# TASK DETAILS
Pull out every line of text from the items below and copy it character for character, leaving out the pictures.

# DATA IN THIS EXERCISE
======

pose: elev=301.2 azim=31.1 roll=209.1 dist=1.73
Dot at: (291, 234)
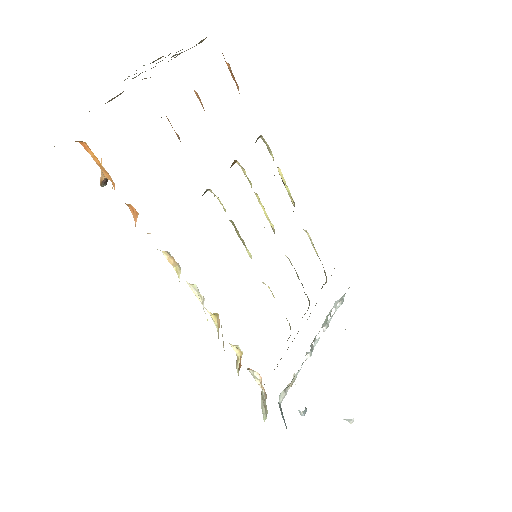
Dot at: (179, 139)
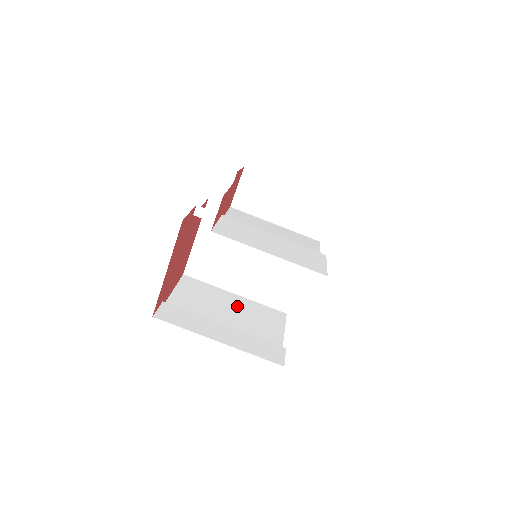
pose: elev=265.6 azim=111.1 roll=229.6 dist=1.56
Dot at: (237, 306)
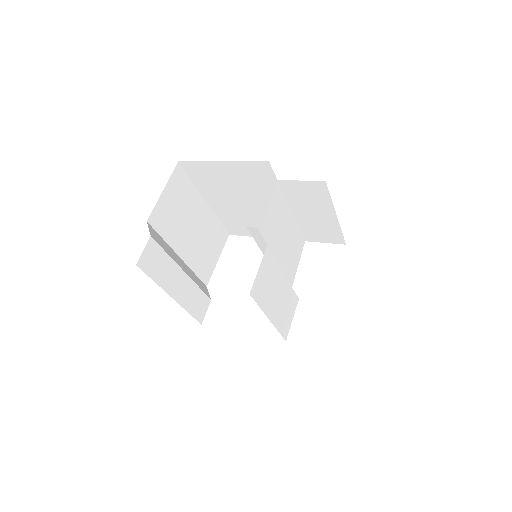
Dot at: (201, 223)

======

# EXPECTED ANSWER
pose: elev=301.2 azim=31.1 roll=209.1 dist=1.73
Dot at: (291, 234)
Dot at: (179, 139)
pose: elev=265.6 azim=111.1 roll=229.6 dist=1.56
Dot at: (237, 306)
Dot at: (201, 223)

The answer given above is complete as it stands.